Le président côtoie la mort au quotidien au travers de son éternel deuil, et ça le fait mourir à petit feu. Hanté par ses souvenirs qui l’envahissent dès qu’il se retrouve seul autour de la petite flamme de son briquet, il a le teint grisâtre de sa fonction, la diète peu folâtre d’une santé déclinante. Le seul luxe qu’il a, pourtant entouré d’un environnement fastueux, est l’image lancinante du jour d’hiver et brumeux où il a vu passé de loin celle qui sera l’amour de sa vie. Le plaisir est dans la tête. L’envie de vivre, c’est dans la tête. Alors comment prendre la responsabilité pour autrui de son envie de mourir ? Sorrentino ne prétend pas répondre à cette question philosophico-juridique, qu’il laisse à son personnage, juriste de formation. À l’instar de Parthenope (2024) où il demandait frontalement « qu’est-ce que l’anthropologie ? », il répond ici encore par l’image, le cinéma. Le film prend en charge le corps. Le corps qui pulse, sous pulsion, qui bat le rythme malgré lui, celui du cœur. Un doigt qui tape la mesure devant une vidéo de danse contemporaine, un pied qui tapote quand l’oreille capte les basses d’un morceau de rap italien (Le Bimbe Piangono, Gué), une tête qui se dandine dans une salle obscure en entendant de la techno dans des conditions d’écoute optimales.
Techno-crates
Car Sorrentino s’amuse évidemment des contrastes, des gérontes branlants se prenant les pieds dans le tapis rouge du protocole présidentiel sur le beat de 5 mins of Acid, Mariano qui écoute le rappeur que sa fille lui a fait découvrir à fond les ballons dans le palais présidentiel sous la surveillance d’un garde républicain qui n’a pas le droit de moufter. Art du sérieux qui ne se prend pas au sérieux, le film fonctionne par jeu de mots : Mariano est touché par un astronaute qui pleure puis rit de sa larme qui flotte, littéralement sans gravité. Comme lui, il veut rêver sans gravité. Être léger, le mot ponctue les séquences. Manger léger, être léger, flotter sur la vie. La vie est légère comme un souffle, comme une inspiration, que son commandant des armées avoue ne pas avoir, ne sachant pas inhaler la fumée d’un joint. Le mouvement de la vie : (être) inspiré/er, puis expirer.
Grâce à l’élégance
L’avantage du faux-biopic, contrairement aux autres pseudo-biopics que Sorrentino a pu faire et qui prenaient forme sur des figures médiatiques connues, réside dans l’absence de passé référencé. Mariano n’existe qu’au futur, futur qui connaît un horizon proche, celui de la fin. À l’exception de son appartenance au parti de la démocratie chrétienne, on ne sait rien de ses positions politiques et de scandales d’étapes. Ce qui intéresse Sorrentino, c’est l’enveloppe, pas le fond, et l’enveloppe est mortelle. Ce qu’on revêt donne sa valeur à la vie, parce que cela donne la mesure du travail de l’image, de l’art et de la technique que l’on met à vivre sa vie. « À qui appartiennent nos jours ? »

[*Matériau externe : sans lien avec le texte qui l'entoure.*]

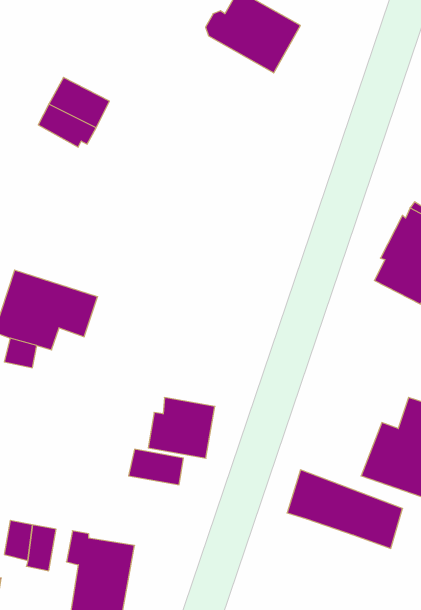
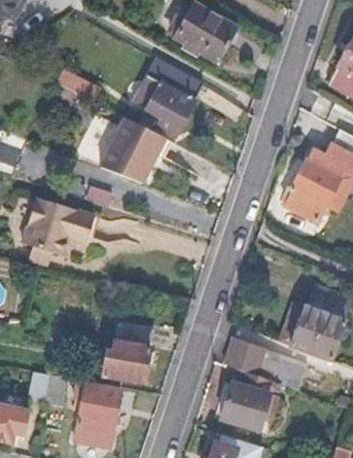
building: none -> [131,57,203,135]
building: none -> [104,116,169,183]
building: [148,398,215,458] -> [104,341,150,383]
building: none -> [221,371,272,428]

Alors que la rédactrice en chef de Vogue Italie veut l’interviewer sur les habits de président en dehors de ses fonctions, il déclare que sa femme avait l’art de l’élégance dans leur couple. Lorsqu’il quitte le palais et dit au revoir à la maisonnée, il salue une dernière fois le secrétaire avec qui il n’a pas toujours été d’accord, sans qu’aucun des deux ne hausse jamais le ton. Mariano annonce que c’est cela la grâce, cette aptitude à s’adapter à tous les tempéraments, à vivre selon le temps, par tous les temps et avec son temps. Et c’est divin.